“Picture all of Manhattan covered in a layer of ice that's 11,800 feet thick—eight times the height of the Empire State Building. That's the net amount of ice that melts each year in Greenland,” warns CBS News. Yikes!
Hurricane Sandy was blamed on rising sea levels resulting from Greenland’s melting ice sheet—which is happening because of human-triggered global warming, right?
Not so fast. Princeton researchers used improved data-gathering methods from dedicated satellites and found ice loss is localized, “with ice mass in the center of Greenland steadily increasing over the decade.”
Ah, ha! The ice melt isn’t accelerating, but some ice is melting.
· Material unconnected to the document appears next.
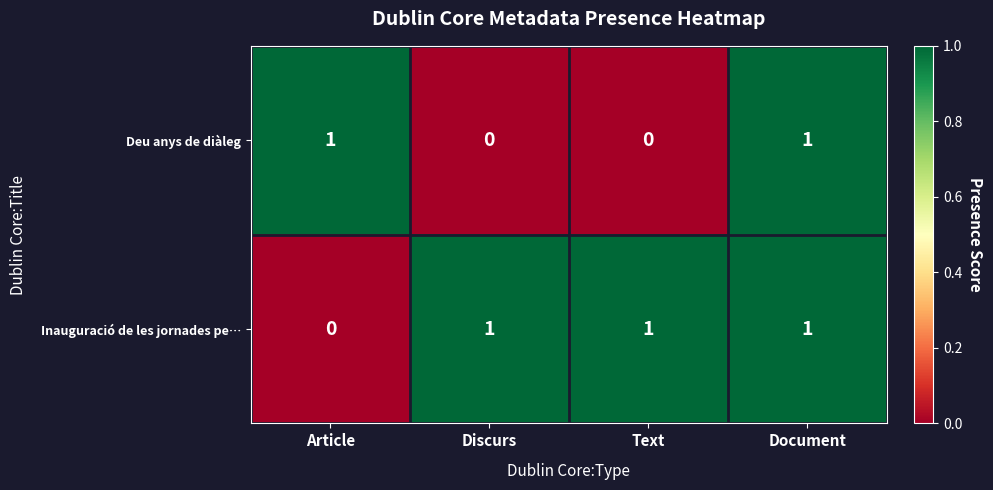

True or false: Deu anys de diàleg has a value of 1 at Article.

True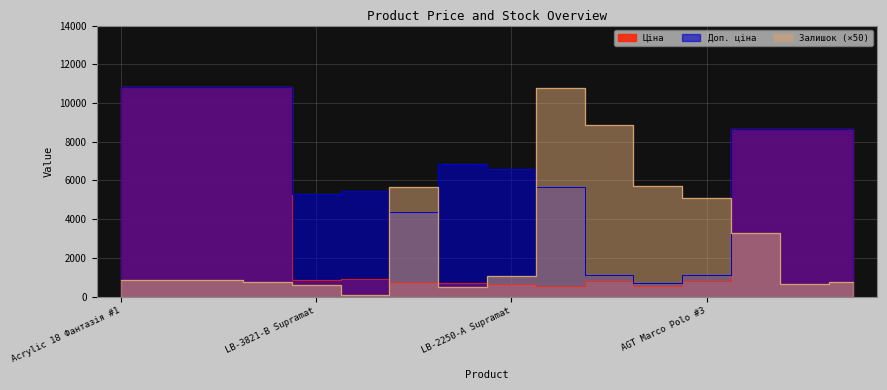

Which has a higher value, Acrylic 18 Фантазія #2 or AGT Marco Polo #2?

Acrylic 18 Фантазія #2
Yes it is, according to Princeton University researcher Christopher Harig—but not nearly as fast as now un-settled science once thought.
The annual ice loss acceleration is not 30 billion tons, but 8 billion tons.
So how long do we have to grab our life vests and floaties before the rising sea sweeps us away?
Oh, about 13,000 years before all of Greenland’s ice is gone, says Harig. As UK’s Register puts it, under the 13,000-year scenario “we would be looking at 5cm of sea level rise from Greenland by the year 2130: a paltry amount.”
That’s a far cry from the “unprecedented” July melt NASA was reporting last summer from its Pasadena lab.